The Indiana Klan operated a highly effective political organization. It compiled detailed data on all political candidates, published approved slates in church newsletters, and organized massive get-out-the-vote efforts, successfully installing a governor and dominating the state legislature.
The Klan's popularity waned partly because it succeeded. The passage of the restrictive Johnson-Reed Immigration Act of 1924 and the spread of state-level eugenics laws meant two of its central political objectives had been codified into law, making the organization itself seem less necessary to its members.
Following its demise, the KKK's violent legacy was completely sanitized by the 'Lost Cause' mythology. Academic historians and popular culture, most notably D.W. Griffith's 1915 film 'The Birth of a Nation', recast the Klan not as racist terrorists but as swashbuckling defenders of civilization, a narrative that enabled its eventual rebirth.
Contrary to the image of a fringe movement, the Klan was composed of and led by the Southern elite. Eyewitness accounts consistently identified lawyers, doctors, planters, and sheriffs as perpetrators of the violence. This highlights how extremist movements can be driven by the most powerful and 'respectable' members of a society.

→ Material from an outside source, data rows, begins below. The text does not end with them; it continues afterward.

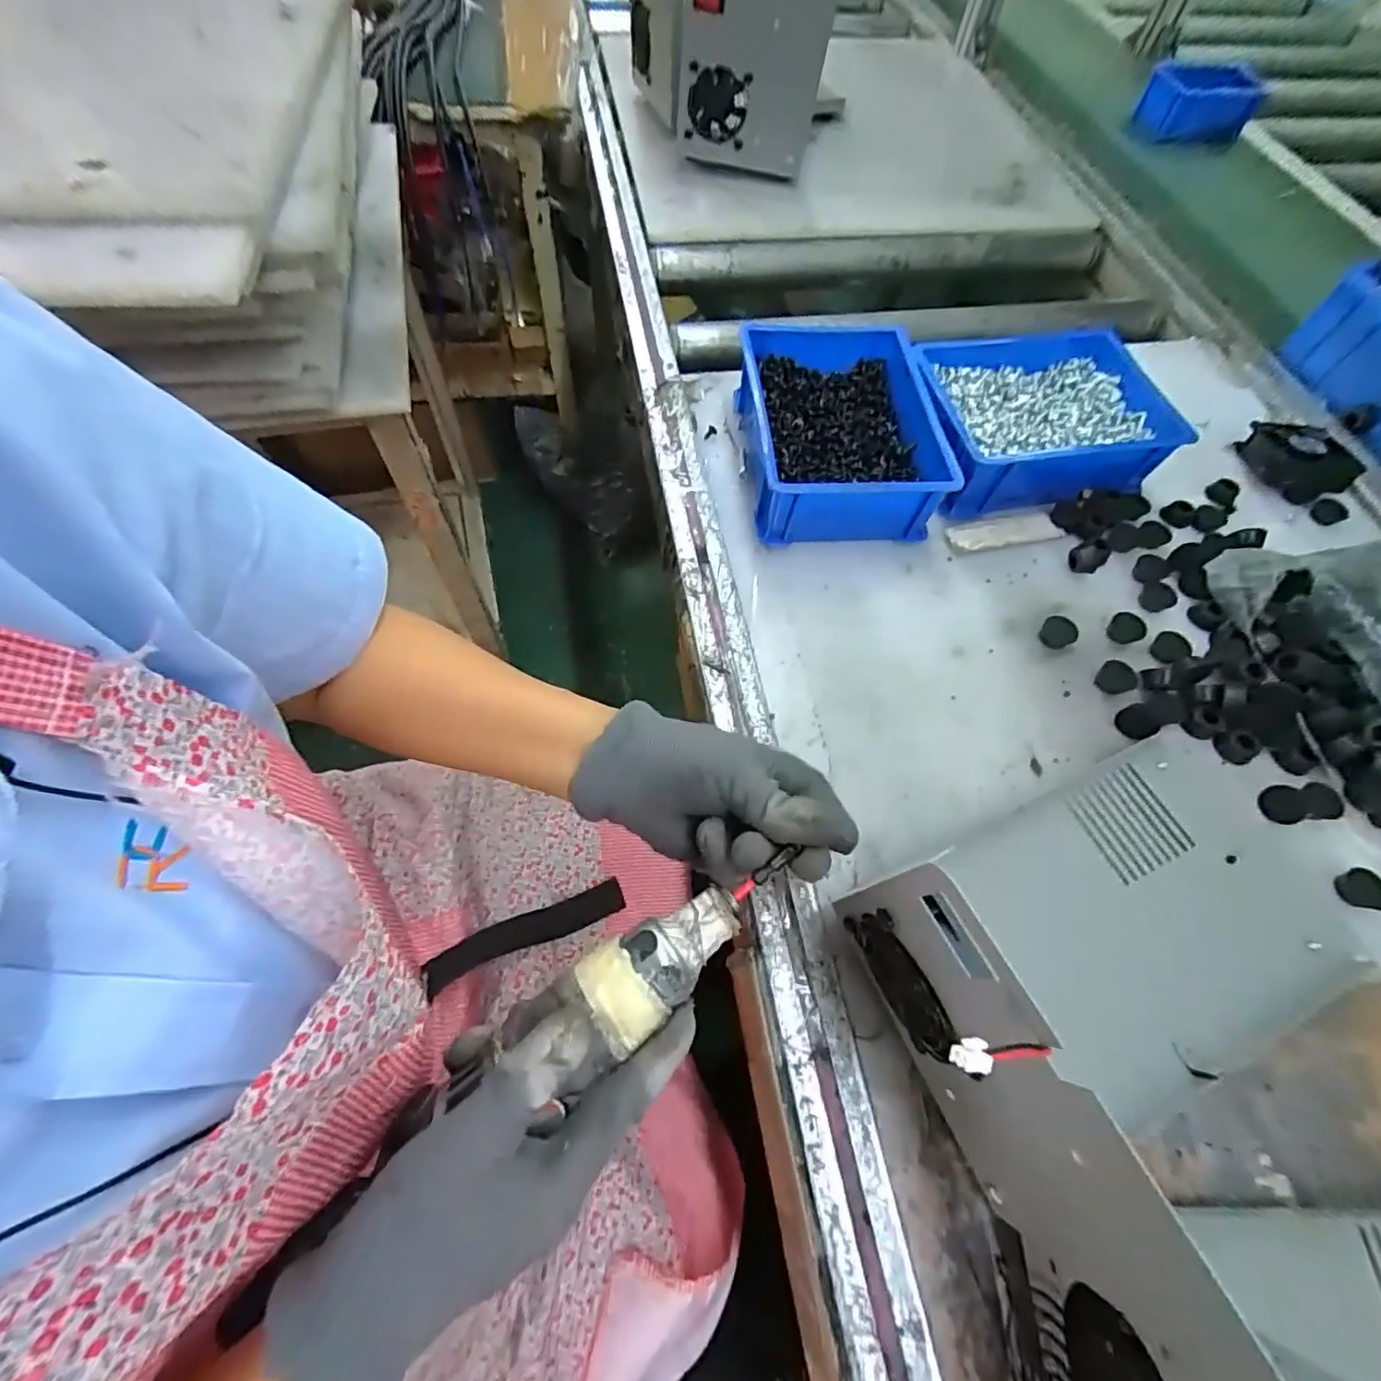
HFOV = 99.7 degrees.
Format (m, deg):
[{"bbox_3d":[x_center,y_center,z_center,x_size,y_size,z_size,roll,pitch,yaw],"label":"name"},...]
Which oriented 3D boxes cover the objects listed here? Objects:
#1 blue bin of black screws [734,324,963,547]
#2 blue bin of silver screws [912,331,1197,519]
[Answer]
[{"bbox_3d":[0.123,-0.213,0.486,0.149,0.065,0.190,-1,62,-4],"label":"blue bin of black screws"},{"bbox_3d":[0.294,-0.232,0.506,0.205,0.066,0.152,-6,62,-7],"label":"blue bin of silver screws"}]

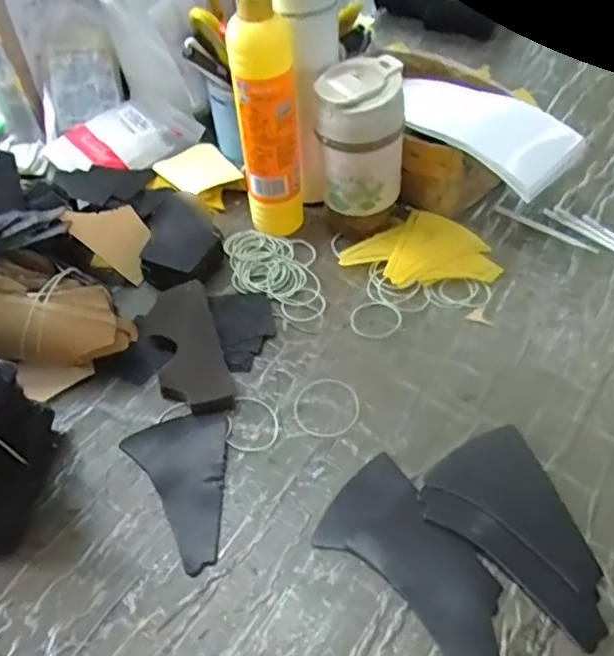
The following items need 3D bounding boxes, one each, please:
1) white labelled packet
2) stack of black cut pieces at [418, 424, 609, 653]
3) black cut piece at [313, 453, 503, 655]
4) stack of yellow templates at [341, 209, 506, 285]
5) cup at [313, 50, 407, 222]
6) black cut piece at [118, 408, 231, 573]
[{"bbox_3d":[-0.219,-0.227,0.701,0.164,0.034,0.103,-28,53,-18],"label":"white labelled packet"},{"bbox_3d":[0.153,0.136,0.406,0.090,0.009,0.139,-32,54,-20],"label":"stack of black cut pieces"},{"bbox_3d":[0.080,0.158,0.396,0.151,0.004,0.080,35,61,30],"label":"black cut piece"},{"bbox_3d":[0.117,-0.069,0.578,0.120,0.016,0.117,-34,55,-22],"label":"stack of yellow templates"},{"bbox_3d":[0.051,-0.175,0.555,0.074,0.128,0.072,-2,49,2],"label":"cup"},{"bbox_3d":[-0.103,0.120,0.444,0.078,0.004,0.120,-4,49,3],"label":"black cut piece"}]

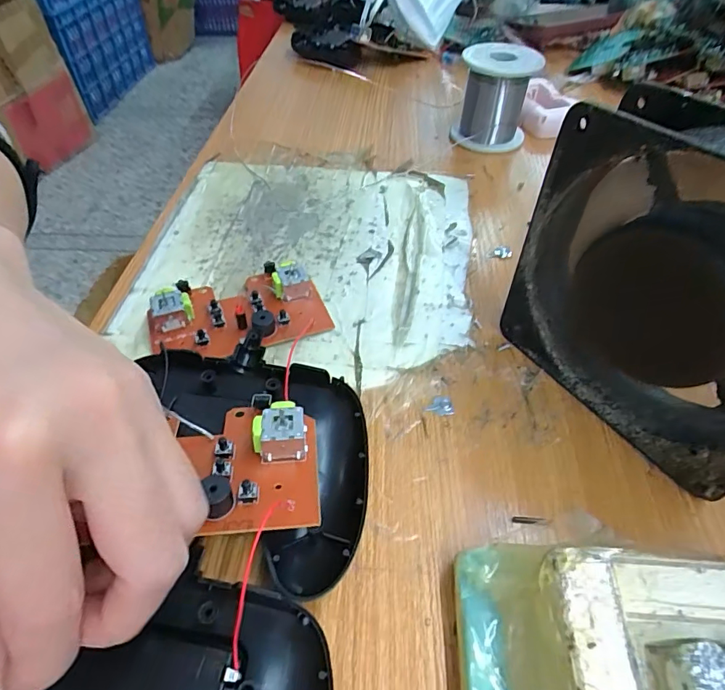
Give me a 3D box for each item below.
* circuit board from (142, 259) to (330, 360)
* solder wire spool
[{"bbox_3d":[-0.066,-0.021,0.248,0.086,0.022,0.064,-22,53,-21],"label":"circuit board"},{"bbox_3d":[0.106,-0.198,0.380,0.057,0.066,0.057,12,49,8],"label":"solder wire spool"}]

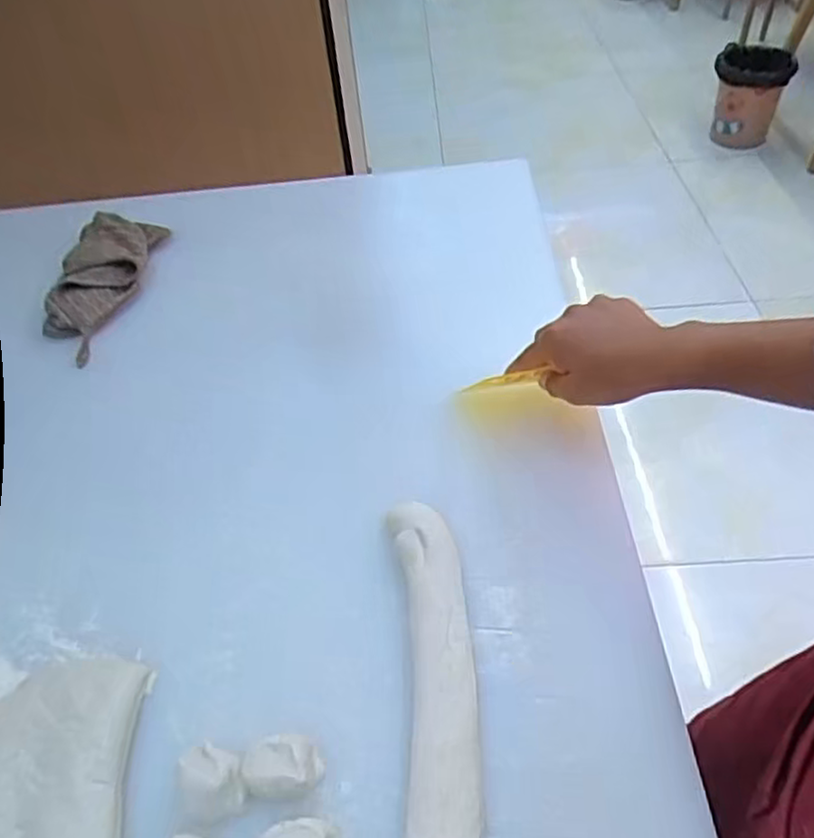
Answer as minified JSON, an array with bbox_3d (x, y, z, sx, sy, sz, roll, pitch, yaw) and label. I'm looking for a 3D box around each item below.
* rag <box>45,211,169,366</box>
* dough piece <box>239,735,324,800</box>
[{"bbox_3d":[-0.335,-0.148,0.745,0.091,0.048,0.212,1,47,7],"label":"rag"},{"bbox_3d":[-0.071,0.195,0.390,0.044,0.021,0.030,-5,47,1],"label":"dough piece"}]

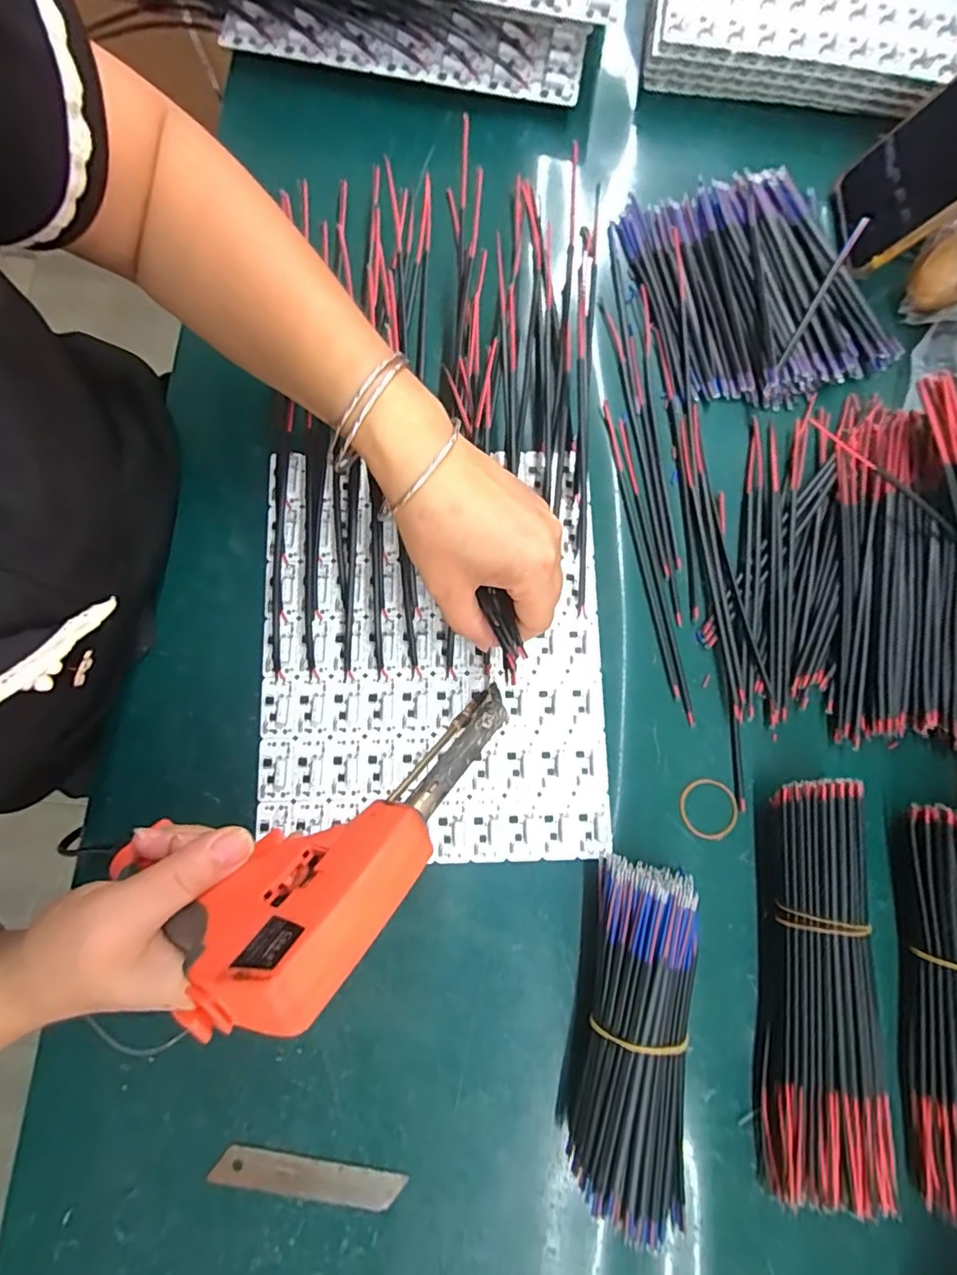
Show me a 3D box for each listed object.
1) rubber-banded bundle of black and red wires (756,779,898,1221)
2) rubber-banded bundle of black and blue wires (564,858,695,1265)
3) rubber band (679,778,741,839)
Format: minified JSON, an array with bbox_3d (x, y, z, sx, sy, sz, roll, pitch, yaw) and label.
[{"bbox_3d":[0.176,0.175,0.281,0.045,0.036,0.195,6,80,1],"label":"rubber-banded bundle of black and red wires"},{"bbox_3d":[0.079,0.192,0.273,0.048,0.042,0.149,9,80,1],"label":"rubber-banded bundle of black and blue wires"},{"bbox_3d":[0.132,0.099,0.315,0.034,0.004,0.033,0,80,0],"label":"rubber band"}]

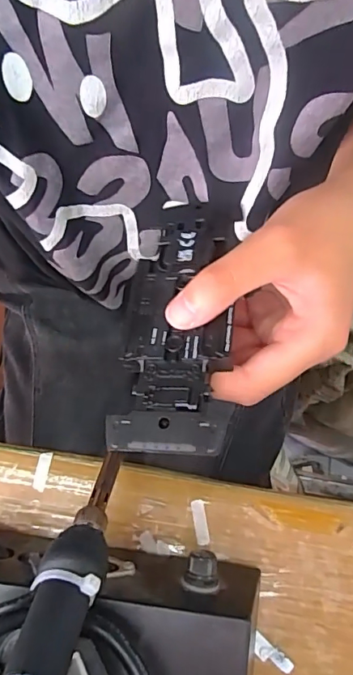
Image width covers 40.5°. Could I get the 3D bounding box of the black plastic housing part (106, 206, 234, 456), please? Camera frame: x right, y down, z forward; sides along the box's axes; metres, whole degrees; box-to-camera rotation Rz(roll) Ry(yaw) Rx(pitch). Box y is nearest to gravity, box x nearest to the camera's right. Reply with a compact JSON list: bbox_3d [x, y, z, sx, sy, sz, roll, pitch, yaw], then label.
[{"bbox_3d":[0.000,-0.009,0.204,0.044,0.013,0.114,4,63,2],"label":"black plastic housing part"}]

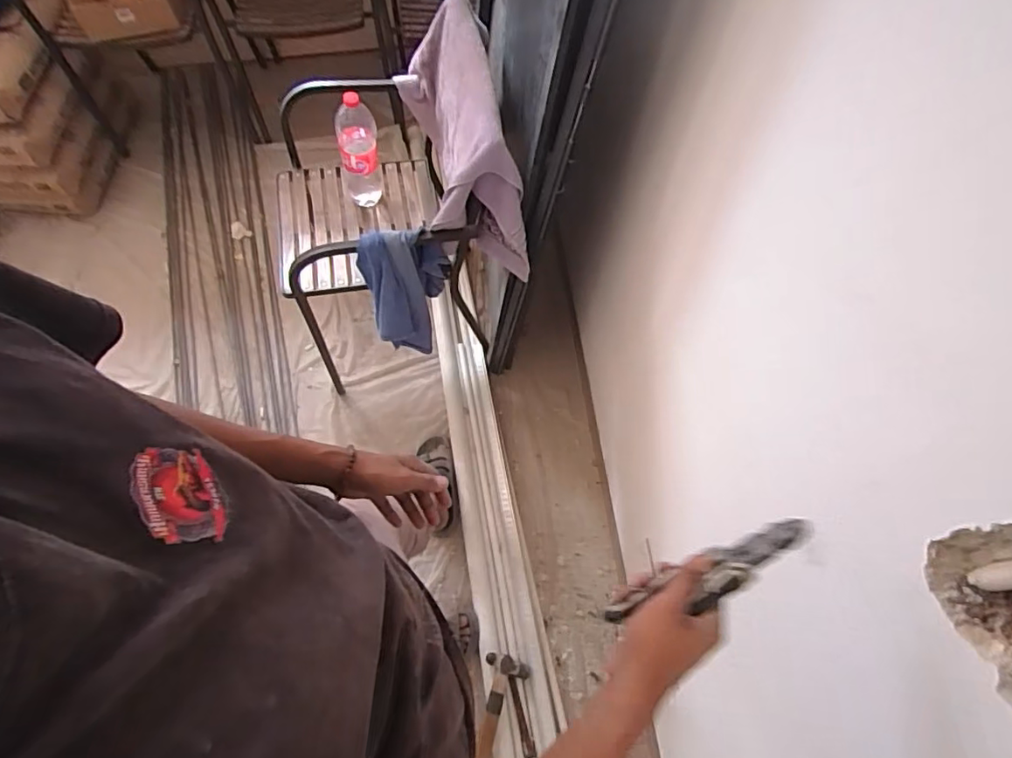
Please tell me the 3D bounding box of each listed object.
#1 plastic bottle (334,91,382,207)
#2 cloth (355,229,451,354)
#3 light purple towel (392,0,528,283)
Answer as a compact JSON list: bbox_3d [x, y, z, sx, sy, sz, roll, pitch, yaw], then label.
[{"bbox_3d":[-0.342,-0.525,1.302,0.100,0.296,0.073,-18,66,-9],"label":"plastic bottle"},{"bbox_3d":[-0.210,-0.186,1.249,0.191,0.328,0.118,-16,66,-8],"label":"cloth"},{"bbox_3d":[-0.101,-0.517,1.194,0.197,0.298,0.544,-11,66,-6],"label":"light purple towel"}]

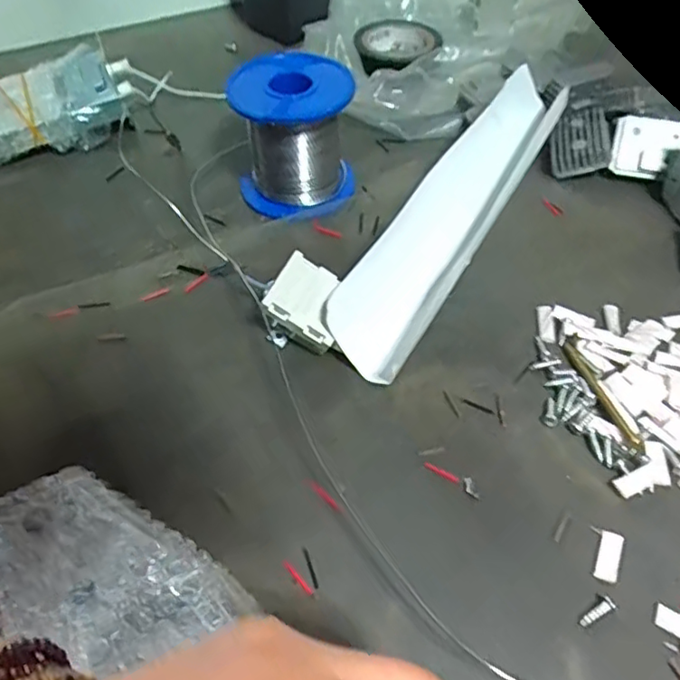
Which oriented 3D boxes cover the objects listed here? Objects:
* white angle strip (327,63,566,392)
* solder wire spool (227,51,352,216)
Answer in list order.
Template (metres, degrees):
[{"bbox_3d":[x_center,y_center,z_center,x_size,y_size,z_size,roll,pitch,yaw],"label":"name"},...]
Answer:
[{"bbox_3d":[0.064,-0.073,0.315,0.044,0.011,0.221,47,59,-16],"label":"white angle strip"},{"bbox_3d":[-0.025,-0.111,0.332,0.062,0.066,0.062,-4,53,-3],"label":"solder wire spool"}]

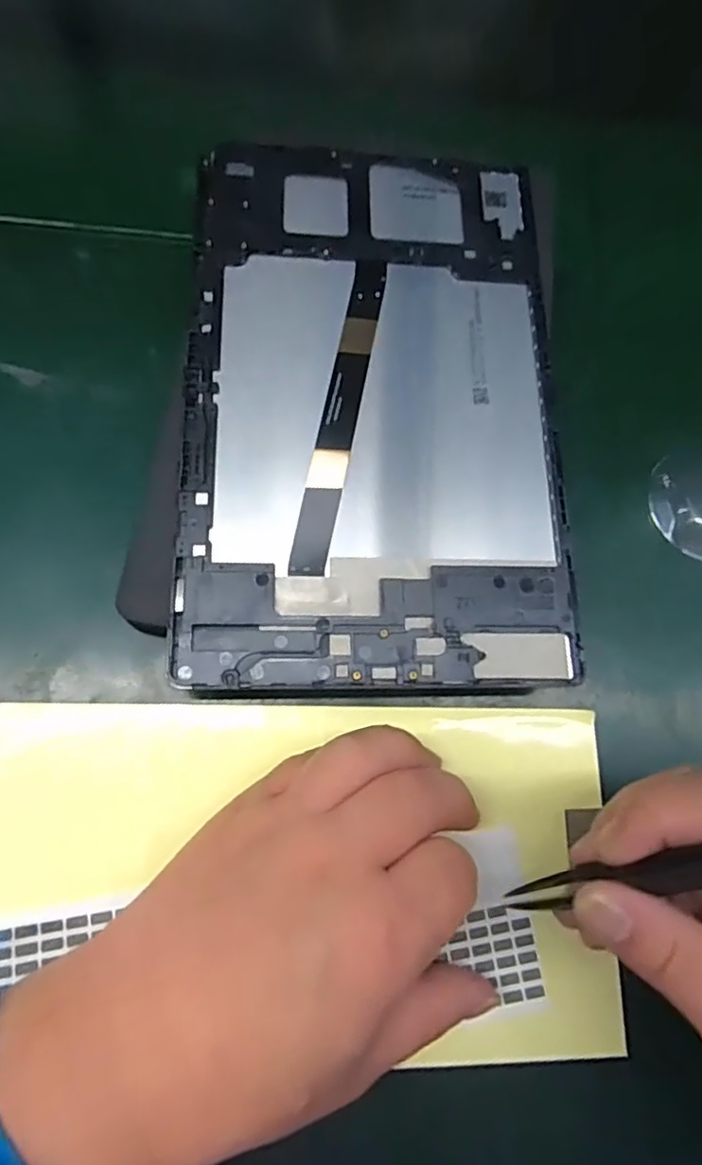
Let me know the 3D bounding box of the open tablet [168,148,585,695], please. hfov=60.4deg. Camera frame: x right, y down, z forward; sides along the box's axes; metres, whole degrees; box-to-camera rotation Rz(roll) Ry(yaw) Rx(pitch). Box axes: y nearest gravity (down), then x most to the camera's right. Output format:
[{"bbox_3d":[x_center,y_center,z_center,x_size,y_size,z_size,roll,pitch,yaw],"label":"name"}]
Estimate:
[{"bbox_3d":[0.010,-0.076,0.245,0.146,0.009,0.234,0,76,-6],"label":"open tablet"}]

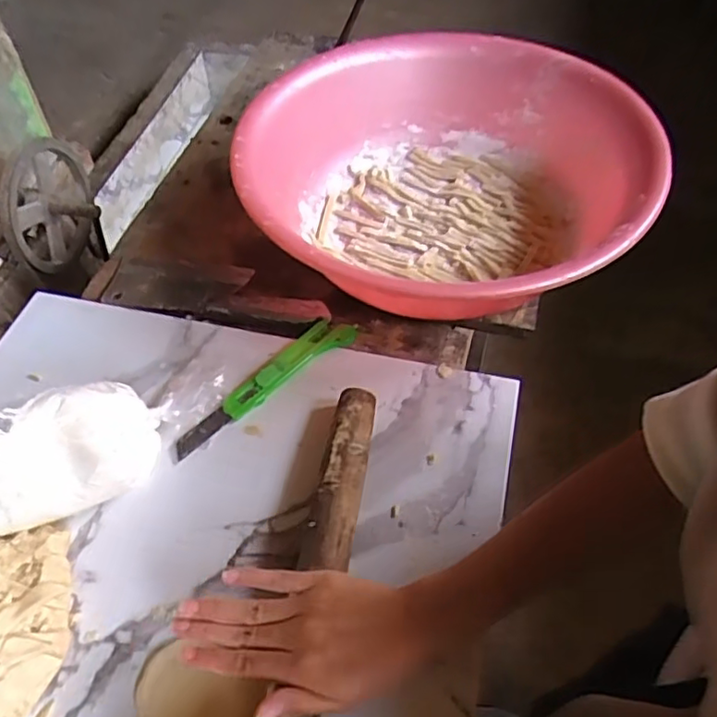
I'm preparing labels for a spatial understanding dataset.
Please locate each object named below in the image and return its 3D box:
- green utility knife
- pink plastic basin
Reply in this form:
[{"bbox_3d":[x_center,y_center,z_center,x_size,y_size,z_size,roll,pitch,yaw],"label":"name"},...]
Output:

While not a perfect match for European fascism—it lacked a single charismatic leader and expansionist war goals—the 1920s KKK shared key traits: a cult of victimhood, paramilitary violence, mass rituals, and a demographic base of anxious, middle-class Protestants and small businessmen.
Contrary to its common image, the second Klan's strongholds were not in the former Confederacy but in future Rust Belt states like Indiana, Ohio, and Oregon. This reflects its primary focus on anti-immigrant and anti-Catholic sentiment rather than post-Civil War racial dynamics.